Hay algo acerca de limpiar la casa, es como si mi cerebro asociara las escobas y trapeadores con los recuerdos que trato de olvidar a toda costa y en algún punto el candado que con recelo cierro cada día se abre y ¡bum!, ahí están: los días de campo, las caminatas por la playa, las canciones que me sé letra por letra y que cuando suenan, tengo que irme corriendo a encerrarme, no vaya a ser que las cante y una lágrima se me salga.
Soy buena escondiéndome, y escondiendo lo que siento también, soy buena, en verdad, soy como un camaleón que sabe exactamente lo que lo rodea y está preparado viendo a todos lados en caso de que el peligro se esconda detrás de la más pequeñita hoja de papel. Esa soy yo, y por años he practicado, en la escuela (porque soy maestra), los niños hacen chistes cuando creen que no los estoy escuchando y dicen que no tengo corazón ni sentimientos. Se me da muy bien regañarlos y ponerles castigos, lo que no saben es que practico a diario conmigo misma. He practicado también con mi familia, que apenas tienen noticias mías cada que me llaman, y si decido contestar.
Y se preguntarán qué rayos me pasó.
Y se harán suposiciones de que seguramente fue algo relacionado con el amor.
Y tendrán razón.
Siempre es algo que tiene que ver con el amor, ¿no?
Es tan real, amar con todo lo que se tiene y perdelo también después de que el ser amado decide partir en busca de nuevas aventuras, en busca de algo que jamás iba a encontrar quedándose a mi lado, porque estabamos estancados, porque yo vivía una existencia feliz a su lado pero él no estaba satisfecho con mi deseo de quedarme aquí, atada a una vida que conocía a la perfección y que se había hecho mejor con su llegada, él, por el contrario, sentía una necesidad insaciable de recorrer el mundo y más allá, de vivir experiencias extremas, y a mí me daba miedo hasta mi sombra.
Así que finalmente se fue, y yo me quedé con el dolor atado a mis pies, con los recuerdos en la mesa, pidiéndome que los abrazara, pero no me lo permití. Y ahora vivo mi vida sin sentimientos ni amores, es mejor, de verdad, hasta que un lunes por la mañana hago la impieza y las ventanas están empolvadas y saco el trapo del mismo cajón y comienzo a limpiar y los recuerdos salen y no logro contenerme y salgo corriendo y grito: ¡José dónde carajos estás!, pero sé que es demasiado tarde y él está demasiado lejos y no volverá.
Así que me compongo, me vuelvo a cocer las heridas y entro en la casa donde los recuerdos también vuelven a esconderse.
Mi vida es aburrida en verdad pero vuelvo a ella porque es lo único que me queda.

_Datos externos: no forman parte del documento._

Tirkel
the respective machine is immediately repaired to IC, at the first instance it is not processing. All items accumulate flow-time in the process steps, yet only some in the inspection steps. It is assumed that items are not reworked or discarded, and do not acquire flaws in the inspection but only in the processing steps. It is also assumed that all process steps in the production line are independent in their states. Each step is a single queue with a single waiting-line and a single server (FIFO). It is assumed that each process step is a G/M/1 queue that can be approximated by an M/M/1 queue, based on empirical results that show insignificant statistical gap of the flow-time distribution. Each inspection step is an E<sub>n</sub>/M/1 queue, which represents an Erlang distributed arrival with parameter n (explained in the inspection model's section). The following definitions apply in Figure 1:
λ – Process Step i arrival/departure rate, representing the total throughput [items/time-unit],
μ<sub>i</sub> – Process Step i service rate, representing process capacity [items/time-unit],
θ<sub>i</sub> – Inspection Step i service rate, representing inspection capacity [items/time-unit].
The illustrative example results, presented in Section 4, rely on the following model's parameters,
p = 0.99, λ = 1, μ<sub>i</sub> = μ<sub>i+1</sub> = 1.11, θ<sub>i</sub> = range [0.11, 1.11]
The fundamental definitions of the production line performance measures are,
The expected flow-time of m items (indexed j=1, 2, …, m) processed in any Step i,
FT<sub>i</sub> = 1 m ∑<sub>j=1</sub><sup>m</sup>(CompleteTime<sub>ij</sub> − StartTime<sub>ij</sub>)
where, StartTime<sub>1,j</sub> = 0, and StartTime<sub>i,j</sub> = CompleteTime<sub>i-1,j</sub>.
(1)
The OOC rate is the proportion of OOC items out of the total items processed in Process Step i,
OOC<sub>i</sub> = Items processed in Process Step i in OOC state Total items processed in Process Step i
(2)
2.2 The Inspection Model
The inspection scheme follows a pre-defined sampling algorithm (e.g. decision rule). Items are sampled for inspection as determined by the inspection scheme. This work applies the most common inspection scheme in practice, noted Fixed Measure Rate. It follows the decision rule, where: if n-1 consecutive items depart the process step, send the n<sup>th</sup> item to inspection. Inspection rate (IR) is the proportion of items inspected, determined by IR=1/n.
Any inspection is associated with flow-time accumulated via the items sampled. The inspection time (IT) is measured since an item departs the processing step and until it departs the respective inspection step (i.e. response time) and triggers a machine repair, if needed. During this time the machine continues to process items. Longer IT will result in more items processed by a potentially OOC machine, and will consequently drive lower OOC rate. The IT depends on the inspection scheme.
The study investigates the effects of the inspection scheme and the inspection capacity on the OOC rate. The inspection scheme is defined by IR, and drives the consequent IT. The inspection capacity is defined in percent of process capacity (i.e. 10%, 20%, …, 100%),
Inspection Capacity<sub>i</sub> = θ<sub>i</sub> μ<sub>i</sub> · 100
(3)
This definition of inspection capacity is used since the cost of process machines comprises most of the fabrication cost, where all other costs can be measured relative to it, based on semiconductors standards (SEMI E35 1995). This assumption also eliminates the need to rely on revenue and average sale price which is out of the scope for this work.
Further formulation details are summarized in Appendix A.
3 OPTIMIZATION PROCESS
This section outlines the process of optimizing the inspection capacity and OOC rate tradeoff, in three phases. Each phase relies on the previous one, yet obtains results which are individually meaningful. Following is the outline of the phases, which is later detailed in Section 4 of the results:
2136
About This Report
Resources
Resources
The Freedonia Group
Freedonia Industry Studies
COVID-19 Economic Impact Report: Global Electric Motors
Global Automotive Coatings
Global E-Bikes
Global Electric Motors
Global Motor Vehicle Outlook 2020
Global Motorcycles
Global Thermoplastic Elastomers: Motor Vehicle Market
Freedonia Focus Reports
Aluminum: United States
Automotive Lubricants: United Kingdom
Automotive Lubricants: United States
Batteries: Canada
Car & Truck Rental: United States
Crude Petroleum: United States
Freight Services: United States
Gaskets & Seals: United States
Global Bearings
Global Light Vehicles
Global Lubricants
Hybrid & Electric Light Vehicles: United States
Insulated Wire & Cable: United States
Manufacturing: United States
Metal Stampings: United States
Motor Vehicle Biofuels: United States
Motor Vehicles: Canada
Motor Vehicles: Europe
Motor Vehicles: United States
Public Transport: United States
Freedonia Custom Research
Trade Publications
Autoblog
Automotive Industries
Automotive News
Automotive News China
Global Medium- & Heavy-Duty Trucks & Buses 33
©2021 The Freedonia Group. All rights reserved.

Hasta que un día mirando por la ventana ahí está, al principio no sé si es verdad o una alucinación causada por la falta de comida, pero veo perfectamente claro a José caminando por la calle. Imaginé por tanto tiempo ese momento: correría hasta él y le pediría que jamás se volviera a marchar, le diría que no he logrado olvidarlo, pero en la vida real, lo único que logro hacer es sonreir.
Pero él sabe leer mis sonrisas, ¡uff!, había olvidado lo talentoso que es con el lenguaje corporal, y aunque lo intento, no puedo disimular ni callar lo que he guardado por tantos años.